#### Consigne A
Répondez aux questions suivantes à partir de l'extrait :
(i) D'où la valeur de l'information fournie tient-elle son statut de valeur ?
(ii) Que feraient les utilisateurs si le service était proposé gratuitement sans que l'information soit exploitée ?
(iii) De quel point de vue relève l'explication de la gratuité ?
#### Consigne B
Reproduisez à l'identique le passage de l'extrait qui va de « De ce fait, la » à « moins ces informations. ».
#### Extrait choisi ####
De ce fait, la valeur de l'information fournie n'en est une que de par son importance quantitative, et du fait de ceux qui se sont mobilisés pour collecter et exploiter cette information. On ne peut pas proprement dire que l'utilisateur ferait un effort particulier pour valoriser cette information telle qu'elle l'est par les exploitants du service, ni qu'elle ait eu une valeur avant cette canalisation, collecte, et exploitation, puisque si le service était proposé gratuitement sans que l'information soit exploitée, les utilisateurs n'en fourniraient pas moins ces informations.

La gratuité vient du fait que lorsque l'on veut toujours mieux capter, on en arrive à lisser le maximum les aspérités, à construire des canaux, …, mais c'est là un point de vue de l'exploitant.
#### Les données ####
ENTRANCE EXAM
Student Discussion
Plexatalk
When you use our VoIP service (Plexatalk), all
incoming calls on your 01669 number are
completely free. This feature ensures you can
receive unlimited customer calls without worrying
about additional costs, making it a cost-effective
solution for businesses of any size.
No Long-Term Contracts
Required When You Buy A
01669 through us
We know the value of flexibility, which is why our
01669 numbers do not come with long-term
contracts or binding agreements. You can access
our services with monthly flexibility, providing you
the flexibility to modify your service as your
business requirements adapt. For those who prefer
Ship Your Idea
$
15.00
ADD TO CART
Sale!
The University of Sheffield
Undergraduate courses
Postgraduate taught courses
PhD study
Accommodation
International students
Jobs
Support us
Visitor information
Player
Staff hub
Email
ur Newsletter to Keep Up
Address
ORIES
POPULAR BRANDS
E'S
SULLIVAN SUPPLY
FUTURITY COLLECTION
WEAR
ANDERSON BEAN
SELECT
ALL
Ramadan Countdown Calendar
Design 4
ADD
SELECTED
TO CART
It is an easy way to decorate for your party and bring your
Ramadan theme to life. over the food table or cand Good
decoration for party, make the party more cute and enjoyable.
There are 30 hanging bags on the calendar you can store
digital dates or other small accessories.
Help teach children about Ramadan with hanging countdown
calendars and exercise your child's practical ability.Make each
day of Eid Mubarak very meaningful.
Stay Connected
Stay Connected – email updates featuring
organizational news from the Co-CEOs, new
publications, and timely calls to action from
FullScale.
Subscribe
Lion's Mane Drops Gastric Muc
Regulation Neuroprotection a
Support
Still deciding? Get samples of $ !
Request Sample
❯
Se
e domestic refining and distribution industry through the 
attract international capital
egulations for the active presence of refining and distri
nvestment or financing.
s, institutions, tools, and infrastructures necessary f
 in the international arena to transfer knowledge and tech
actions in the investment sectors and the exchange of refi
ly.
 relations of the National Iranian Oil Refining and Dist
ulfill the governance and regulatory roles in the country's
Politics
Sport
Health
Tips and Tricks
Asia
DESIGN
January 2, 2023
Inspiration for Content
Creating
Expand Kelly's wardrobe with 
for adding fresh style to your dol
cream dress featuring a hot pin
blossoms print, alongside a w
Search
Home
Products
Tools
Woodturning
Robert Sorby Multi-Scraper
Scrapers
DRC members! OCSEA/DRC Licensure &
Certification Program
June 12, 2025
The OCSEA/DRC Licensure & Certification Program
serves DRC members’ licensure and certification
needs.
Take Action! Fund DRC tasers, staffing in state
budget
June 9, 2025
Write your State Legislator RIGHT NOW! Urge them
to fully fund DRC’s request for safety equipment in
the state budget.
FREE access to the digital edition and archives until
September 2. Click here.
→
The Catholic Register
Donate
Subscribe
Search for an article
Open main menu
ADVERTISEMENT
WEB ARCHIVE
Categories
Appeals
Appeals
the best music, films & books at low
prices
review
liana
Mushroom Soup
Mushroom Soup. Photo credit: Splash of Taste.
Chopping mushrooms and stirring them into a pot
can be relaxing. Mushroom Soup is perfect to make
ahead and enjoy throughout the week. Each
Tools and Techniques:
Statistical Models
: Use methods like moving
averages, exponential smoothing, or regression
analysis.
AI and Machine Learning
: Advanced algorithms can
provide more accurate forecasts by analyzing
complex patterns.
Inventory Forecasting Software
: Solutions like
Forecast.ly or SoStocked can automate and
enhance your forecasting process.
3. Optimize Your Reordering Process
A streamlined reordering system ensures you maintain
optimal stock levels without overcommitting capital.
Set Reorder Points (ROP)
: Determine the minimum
####
#### Résultat attendu A
(i) De son importance quantitative et de ceux qui se sont mobilisés pour collecter et exploiter cette information.
(ii) Ils n'en fourniraient pas moins ces informations.
(iii) Du point de vue de l'exploitant.

#### Résultat attendu B
De ce fait, la valeur de l'information fournie n'en est une que de par son importance quantitative, et du fait de ceux qui se sont mobilisés pour collecter et exploiter cette information. On ne peut pas proprement dire que l'utilisateur ferait un effort particulier pour valoriser cette information telle qu'elle l'est par les exploitants du service, ni qu'elle ait eu une valeur avant cette canalisation, collecte, et exploitation, puisque si le service était proposé gratuitement sans que l'information soit exploitée, les utilisateurs n'en fourniraient pas moins ces informations.